Unraveling Ancient Sea Level Secrets

Technology at the Seafloor

Ken Rubin / HURL
Sep. 13 2017

After a successful port call in Honolulu prepping remotely operated vehicle (ROV) SuBastian, we have safely completed our first dive to the seafloor! After piloting the ROV for nearly six hours, the team was able to return R/V Falkor with a dozen seafloor samples as well as numerous live coral samples.

The ROV crew prepares SuBastian on the aft deck of R/V Falkor. The remotely operated vehicle goes through customization at port for each expedition, having specialized sensors and tools attached to its modular base.Kevin HcHugh / SOI

Getting to the Bottom
Deploying SuBastian involves many hands. The ROV team works together with the ship’s crew to safely hoist and lower SuBastian into the ocean – combining a team on deck manning the winch, taglines, A-frame crane, the bridge maintaining position, as well as the ROV team in the science control room. Inside the control room the team has access to a large suite of diagnostic tools to help monitor SuBastian. Here, pilots and techs perform a checklist of actions, such as monitor temperatures of hydraulic drive motors, verify all cameras and lights are functioning, and other tasks to verify the ROV is prepared and ready to begin its descent to the seafloor.

While on station, Falkor is subject to winds and ocean conditions, which can cause challenges when trying to maintain exact positioning. It is relatively easy to maintain position within a few hundred meters with no equipment over the side of the ship, however when SuBastian is in the water it is imperative that the ship maintain position within a few meters. This minimizes stress and danger to the umbilical cable that connects ship and robot. This need for precision also elevates risk and difficulty factors.

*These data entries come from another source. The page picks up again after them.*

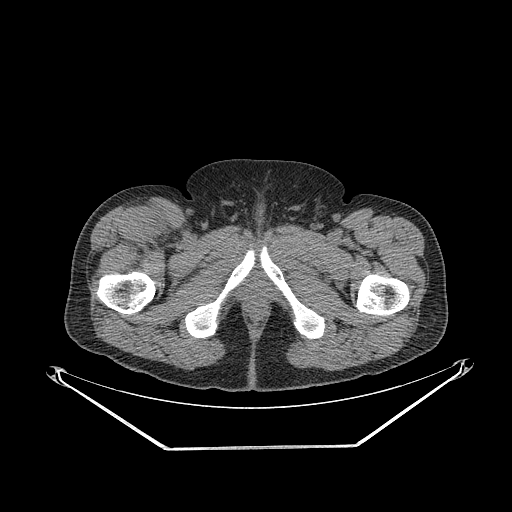
CT of an extremity soft-tissue mass (from a PET/CT study), one axial slice. Slice 307 of 311 in the series (ordered by position). 140 kVp. Soft-tissue window (W 400 / L 40 HU). 512 × 512 image matrix. Male patient. From the clinical record (not read from this slice): histological type: pleiomorphic leiomyosarcoma; grade: intermediate; site of the primary tumour: right thigh.
Annotated regions visible in this slice (expert contour drawn on MRI and transferred to this co-registered scan by the dataset authors):
- gross tumour volume including surrounding oedema: box from (x=141, y=208) to (x=170, y=239) px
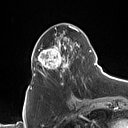
Breast MRI (dynamic contrast-enhanced), one axial slice. Slice 44 of 160 in the series (ordered by position). Cropped to one breast. Dynamic contrast-enhanced series, time point 2 of 7 at this slice position (early post-contrast). 1.5 T. TE 1.4 ms, TR 5 ms. 128 × 128 image matrix, field of view 175 × 175 mm. Female patient.
Outlined on this slice (semi-automatic segmentation, software-assisted and operator-edited):
- enhancing-tissue mask used for the functional tumour volume (all voxels passing the contrast-enhancement thresholds inside the analysis volume; usually the tumour): box from (x=31, y=25) to (x=90, y=85) px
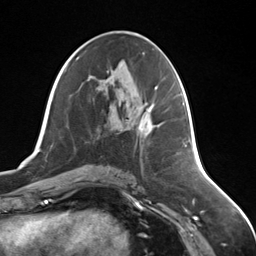
Breast MRI (dynamic contrast-enhanced), one axial slice. Position 69 of 124 along the scan axis. Cropped to one breast. Dynamic contrast-enhanced series, time point 2 of 7 at this slice position (early post-contrast). 3 T. TE 1.8 ms, TR 4.7 ms. 1.3 mm slice thickness. 256 × 256 image matrix, field of view 150 × 150 mm. Female patient.
Outlined on this slice (semi-automatic segmentation, software-assisted and operator-edited):
- enhancing-tissue mask used for the functional tumour volume (all voxels passing the contrast-enhancement thresholds inside the analysis volume; usually the tumour): box from (x=139, y=102) to (x=153, y=132) px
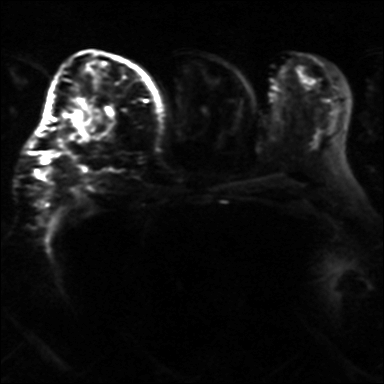
Breast MRI, one axial slice; position 19 of 36 along the scan axis; diffusion-weighted series; image 2 of 4 stored at this slice position (different b-values; order by instance number); 3 T; 4 mm slice thickness; 384 × 384 image matrix, field of view 320 × 320 mm. Female patient.
Outlined on this slice (outlined manually by an expert reader):
- tumour on diffusion-weighted imaging: bounding box [x1, y1, x2, y2] px = [73, 115, 86, 131]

To assist in maintaining position, the Falkor uses the onboard dynamic positioning (DP). Commanding Officer Jason Garwood explains: “DP is a computer system that utilizes the bow thrusters, controllable pitch propellers, and rudders to maintain position in the given weather conditions.” Without DP the crew would be challenged to manage not only position but also other responsibilities, such as watching for other vessel traffic, managing alarms, and ongoing bridge duties.

Capturing the Science
The breadth of technology utilized in the research taking place this expedition is substantial. SuBastian continues to go through upgrades, including instrument modifications to suit scientists needs. During this expedition we are capitalizing on SuBastian’s modularity – during some dives we are capturing coral samples, while on other dives we are using a photo-mosaicing package to create large scale, high-resolution imagery of entire reefs.


The ROV control room and video matrix are lit up as researchers work with ROV pilots and technicians to execute plans to achieve the mission’s goals.SOI / Kevin McHugh

To collect coral samples the team has two hydraulic three-dimensional arms that can move in many ways our own limbs cannot. The manipulators at the end of each arm can be gentle as well as rock crushing, operating up to 4000Nm of grip force. “You certainly do not want to shake hands with them,” jokingly warned ROV technician Adam Wetmore. Yet these handles are what enable the crew to get the exact samples the science team are looking for.

As Kate Herries describes, “We are super excited with the sampling. Getting our processes in place and preparing for the rest of the cruise.” Being able to obtain the exact samples the scientists see through the cameras is crucial to the goal of the research.

High resolution imagery is obtained using two pre-calibrated stereographic cameras looking downward from the ROV. Pre-determined courses will be “flown” with little human interaction in order to keep the ROV on track as well as maintain a 2m height above the seafloor – the optimal height for the stereographic cameras. Electrical engineer Nic Bingham points out that these cameras can “determine if one coral head is 7 cm in height while the coral head next to it is 14 cm. Through a collaboration with the University of Sydney, the team uses a Simultaneous Localization and Mapping (SLAM) program to combine the images into a three-dimensional mosaic. This will provide the scientists with highly detailed 3D maps of the reef in conjunction with coral samples.

Another exciting development on this cruise is the use of Squidle+. This software is a tool that enables the science team to annotate in real-time the formations, types of coral, geological makeup of the seafloor and unique elements that are seen in-situ. The software combines all the annotations from a dive (and ultimately the cruise) compiling them into a single repository for the scientists to utilize later during analysis of all the data. Adding more power to the software is the ability for annotations to be made at anytime, by anyone in the science party.

Crew launches AUV REMUS off the aft deck of R/V Falkor for an overnight mapping mission during the first leg of this research cruise.SOI / Kevin McHugh

Ultimately, there will be several types of data collected by different platforms: maps and data points, backscatter imagery, multibeam information, coral sampling, and stereographic imaging. These will come from both legs of the expedition, using autonomous underwater vehicle REMUS, ROV SuBastian and the ship itself. Altogether, this builds the structure and provides the data necessary to analyze how these corals were affected by changing sea level during the last ice age – and provide techniques to better assess future sea level changes.